For pairings, the evolution of cost for multipairing is stable but the price is 5x the actual cost.

Hence I suggest moving from `43000*k + 65000` to `8600*k + 13000`

### MSMs

The discounts are too steep and need adjustment.

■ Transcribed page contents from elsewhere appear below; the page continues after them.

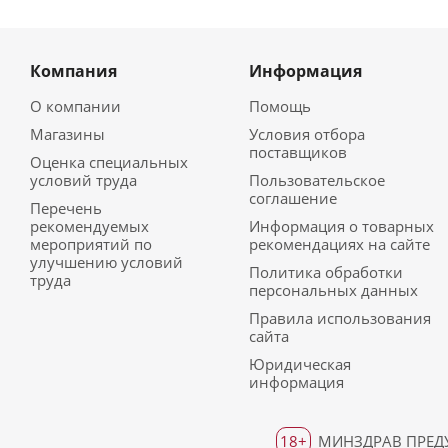
Компания
Информация
О компании
Помощь
Магазины
Условия отбора
поставщиков
Оценка специальных
условий труда
Пользовательское
соглашение
Перечень
рекомендуемых
Информация о товарных
мероприятий по
рекомендациях на сайте
улучшению условий
Политика обработки
труда
персональных данных
Правила использования
сайта
Юридическая
информация
18+
МИНЗДРАВ ПРЕДУ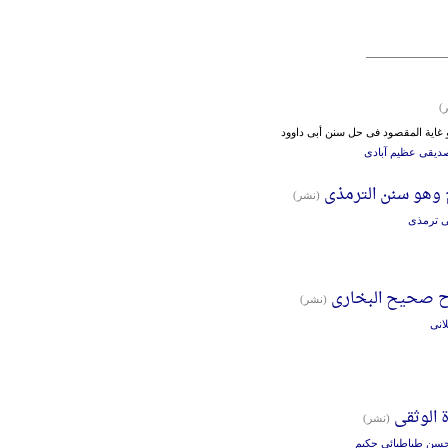
)
غایة المقصود فی حل سنن أبی داوود
یقی عظیم آبادی
وهو سنن الترمذی
(نشر)
 ترمذی
رح صحیح البخاری
(نشر)
انی
 الوثقی
(نشر)
محسن طباطبائی حکیم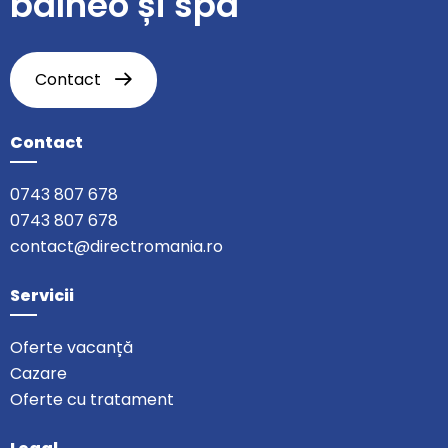
balneo și spa
Contact
Contact
0743 807 678
0743 807 678
contact@directromania.ro
Servicii
Oferte vacanță
Cazare
Oferte cu tratament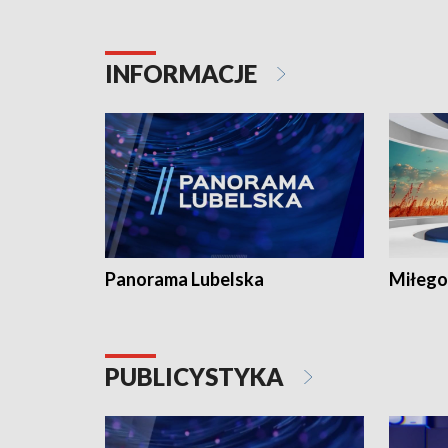
INFORMACJE
Panorama Lubelska
Miłego
PUBLICYSTYKA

Primitive Current cost Suggested cost Ryzen 7840U 28W 3.3GHz turbo 5.1GHz - clang+ASM - current Ryzen 7840U 28W 3.3GHz turbo 5.1GHz - clang+ASM - repriced Intel i5-5257U 15W 2.3GHz turbo 2.8GHz - clang+noASM+intrinsics - current Intel i5-5257U 15W 2.3GHz turbo 2.8GHz - clang+noASM+intrinsics - repriced
G1MSM 2 2 * 12000 * 888 / 1000 = 21312 2 * 3800 * 999 / 1000 = 7592 121.74 Mgas/s 43.37 Mgas/s 39.46 Mgas/s 14.06 Mgas/s
G1MSM 4 4 * 12000 * 641 / 1000 = 30768 4 * 3800 * 919 / 1000 = 13969 102.15 Mgas/s 46.38 Mgas/s 31.77 Mgas/s 14.42 Mgas/s
G1MSM 8 8 * 12000 * 453 / 1000 = 43488 8 * 3800 * 813 / 1000 = 24715 81.67 Mgas/s 46.41 Mgas/s 28.10 Mgas/s 15.97 Mgas/s
G1MSM 16 16 * 12000 * 334 / 1000 = 64128 16 * 3800 * 728 / 1000 = 44262 67.23 Mgas/s 46.40 Mgas/s 22.78 Mgas/s 15.72 Mgas/s
G1MSM 32 32 * 12000 * 268 / 1000 = 102912 32 * 3800 * 668 / 1000 = 81229 59.01 Mgas/s 46.58 Mgas/s 20.42 Mgas/s 16.12 Mgas/s
G1MSM 64 64 * 12000 * 221 / 1000 = 169728 64 * 3800 * 630 / 1000 = 153216 51.40 Mgas/s 46.40 Mgas/s 18.18 Mgas/s 16.41 Mgas/s
G1MSM 128 128 * 12000 * 174 / 1000 = 267264 128 * 3800 * 602 / 1000 = 292813 42.37 Mgas/s 46.42 Mgas/s 15.22 Mgas/s 16.65 Mgas/s
G2MSM 2 2 * 45000 * 888 / 1000 = 79920 2 * 6100 * 999 / 1000 = 12188 274.23 Mgas/s 41.82 Mgas/s 85.47 Mgas/s 13.03 Mgas/s
G2MSM 4 4 * 45000 * 641 / 1000 = 115380 4 * 6100 * 919 / 1000 = 22424 168.31 Mgas/s 32.71 Mgas/s 69.02 Mgas/s 13.41 Mgas/s
G2MSM 8 8 * 45000 * 453 / 1000 = 163080 8 * 6100 * 813 / 1000 = 39674 177.98 Mgas/s 42.77 Mgas/s 55.77 Mgas/s 13.57 Mgas/s
G2MSM 16 16 * 45000 * 334 / 1000 = 240480 16 * 6100 * 728 / 1000 = 71053 150.39 Mgas/s 44.43 Mgas/s 48.60 Mgas/s 14.36 Mgas/s
G2MSM 32 32 * 45000 * 268 / 1000 = 385920 32 * 6100 * 668 / 1000 = 130394 136.80 Mgas/s 46.22 Mgas/s 44.21 Mgas/s 14.94 Mgas/s
G2MSM 64 64 * 45000 * 221 / 1000 = 636480 64 * 6100 * 630 / 1000 = 245952 119.28 Mgas/s 46.09 Mgas/s 39.68 Mgas/s 15.33 Mgas/s
G2MSM 128 128 * 45000 * 174 / 1000 = 1002240 128 * 6100 * 602 / 1000 = 470042 101.59 Mgas/s 47.64 Mgas/s 33.94 Mgas/s 15.92 Mgas/s

### Comparison with EIP-4844 KZG

EIP-4844 introduced a point evaluation precompile that is mostly a double pairing at 50000 gas: EIP-4844: Shard Blob Transactions

On my machine that is 1283.318 operations/s so 64.17Mgas/s

### Comparison with EIP-196 and EIP-197

• BN254 ECADD is at 500
• BN254 ECMUL is at 40000
• BN254 PAIRING is at 80000*k + 100000

I can introduce benchmarks later but they seem mispriced by a factor over 10x for multiplication and about 10x for pairings.